### YOUR INSTRUCTIONS:
Transcribe the whole listing below. Pictures do not go in the copy.

++++ MATERIAL PROVIDED ++++

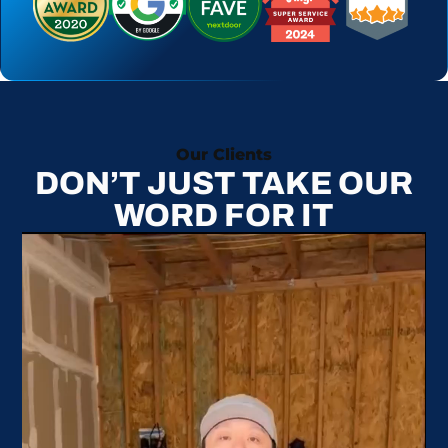
Our Clients
DON’T JUST TAKE OUR
WORD FOR IT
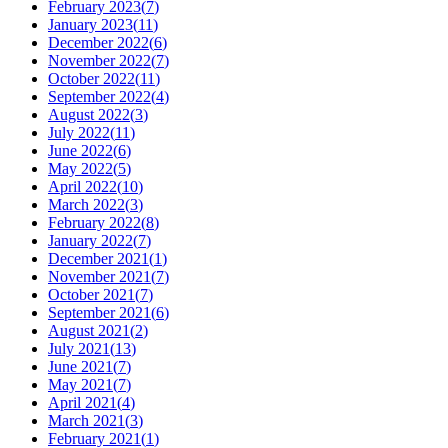
February 2023
(
7
)
January 2023
(
11
)
December 2022
(
6
)
November 2022
(
7
)
October 2022
(
11
)
September 2022
(
4
)
August 2022
(
3
)
July 2022
(
11
)
June 2022
(
6
)
May 2022
(
5
)
April 2022
(
10
)
March 2022
(
3
)
February 2022
(
8
)
January 2022
(
7
)
December 2021
(
1
)
November 2021
(
7
)
October 2021
(
7
)
September 2021
(
6
)
August 2021
(
2
)
July 2021
(
13
)
June 2021
(
7
)
May 2021
(
7
)
April 2021
(
4
)
March 2021
(
3
)
February 2021
(
1
)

++++

### TASK RESULT:
Our Clients
DON’T JUST TAKE OUR
WORD FOR IT
February 2023
(
7
)
January 2023
(
11
)
December 2022
(
6
)
November 2022
(
7
)
October 2022
(
11
)
September 2022
(
4
)
August 2022
(
3
)
July 2022
(
11
)
June 2022
(
6
)
May 2022
(
5
)
April 2022
(
10
)
March 2022
(
3
)
February 2022
(
8
)
January 2022
(
7
)
December 2021
(
1
)
November 2021
(
7
)
October 2021
(
7
)
September 2021
(
6
)
August 2021
(
2
)
July 2021
(
13
)
June 2021
(
7
)
May 2021
(
7
)
April 2021
(
4
)
March 2021
(
3
)
February 2021
(
1
)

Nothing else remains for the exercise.